Background: Whether elective surgical repair of small abdominal aortic aneurysms improves survival remains controversial.
Methods: We randomly assigned patients 50 to 79 years old with abdominal aortic aneurysms of 4.0 to 5.4 cm in diameter who did not have high surgical risk to undergo immediate open surgical repair of the aneurysm or to undergo surveillance by means of ultrasonography or computed tomography every six months with repair reserved for aneurysms that became symptomatic or enlarged to 5.5 cm. Follow-up ranged from 3.5 to 8.0 years (mean, 4.9).

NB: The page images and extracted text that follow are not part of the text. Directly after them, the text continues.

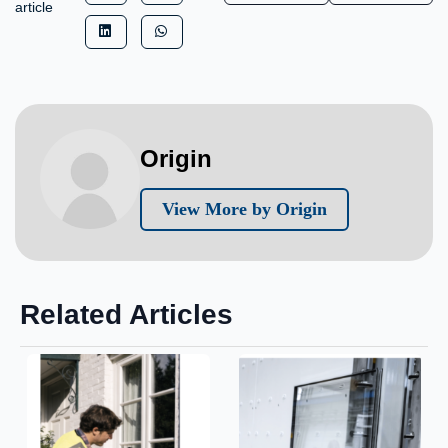
article
Origin
View More by Origin
Related Articles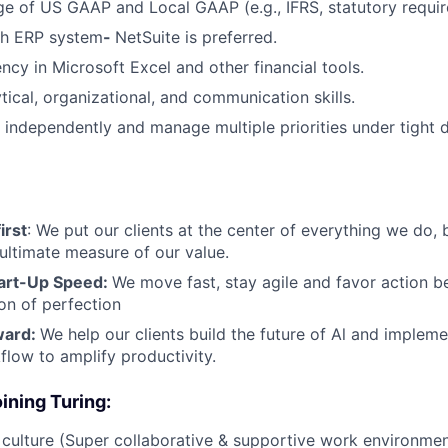
e of US GAAP and Local GAAP (e.g., IFRS, statutory requir
th ERP system
-
NetSuite is preferred.
ncy in Microsoft Excel and other financial tools.
tical, organizational, and communication skills.
k independently and manage multiple priorities under tight d
irst
: We put our clients at the center of everything we do, 
 ultimate measure of our value.
art-Up Speed:
We move fast, stay agile and favor action
ion of perfection
ward:
We help our clients build the future of Al and impleme
flow to amplify productivity.
ining Turing:
ulture (Super collaborative & supportive work environmen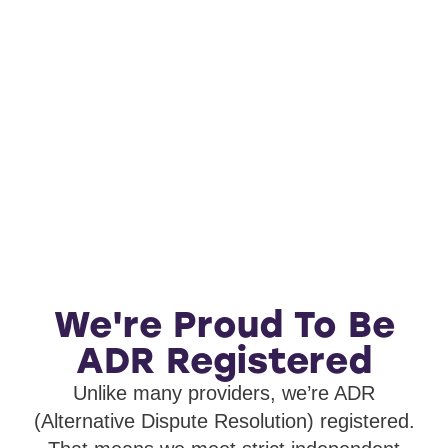
We're Proud To Be
ADR Registered
Unlike many providers, we’re ADR
(Alternative Dispute Resolution) registered.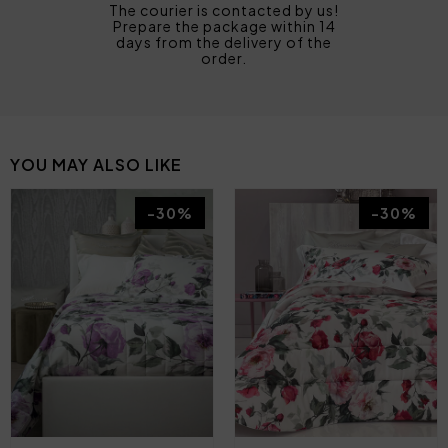
The courier is contacted by us!
Prepare the package within 14
days from the delivery of the
order.
YOU MAY ALSO LIKE
-30%
-30%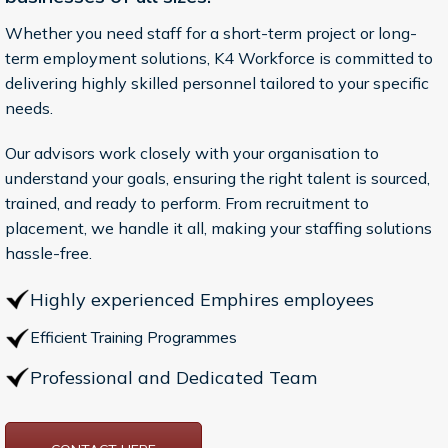
Whether you need staff for a short-term project or long-
term employment solutions, K4 Workforce is committed to
delivering highly skilled personnel tailored to your specific
needs.
Our advisors work closely with your organisation to
understand your goals, ensuring the right talent is sourced,
trained, and ready to perform. From recruitment to
placement, we handle it all, making your staffing solutions
hassle-free.
Highly experienced Emphires employees
Efficient Training Programmes
Professional and Dedicated Team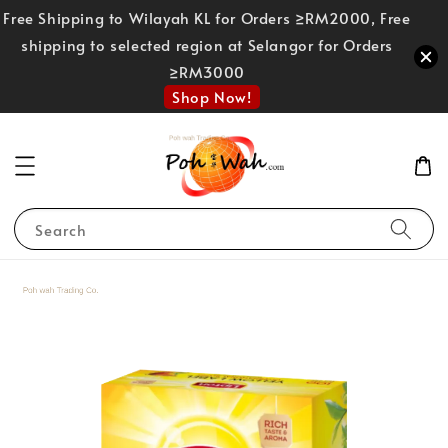
Free Shipping to Wilayah KL for Orders ≥RM2000, Free
shipping to selected region at Selangor for Orders
≥RM3000
Shop Now!
Search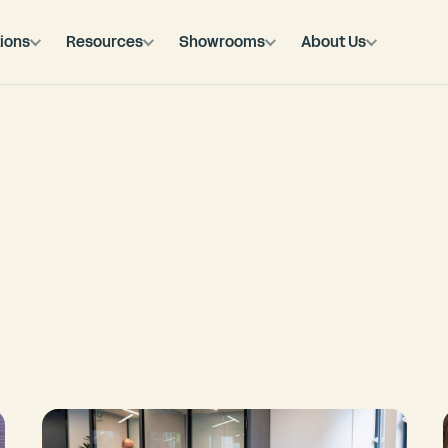
ions
Resources
Showrooms
About Us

Results: A total of 569 patients were randomly assigned to immediate repair and 567 to surveillance. By the end of the study, aneurysm repair had been performed in 92.6 percent of the patients in the immediate-repair group and 61.6 percent of those in the surveillance group. The rate of death from any cause, the primary outcome, was not significantly different in the two groups (relative risk in the immediate-repair group as compared with the surveillance group, 1.21; 95 percent confidence interval, 0.95 to 1.54). Trends in survival did not favor immediate repair in any of the prespecified subgroups defined by age or diameter of aneurysm at entry. These findings were obtained despite a low total operative mortality of 2.7 percent in the immediate-repair group. There was also no reduction in the rate of death related to abdominal aortic aneurysm in the immediate-repair group (3.0 percent) as compared with the surveillance group (2.6 percent). Eleven patients in the surveillance group had rupture of abdominal aortic aneurysms (0.6 percent per year), resulting in seven deaths. The rate of hospitalization related to abdominal aortic aneurysm was 39 percent lower in the surveillance group.
Conclusions: Survival is not improved by elective repair of abdominal aortic aneurysms smaller than 5.5 cm, even when operative mortality is low.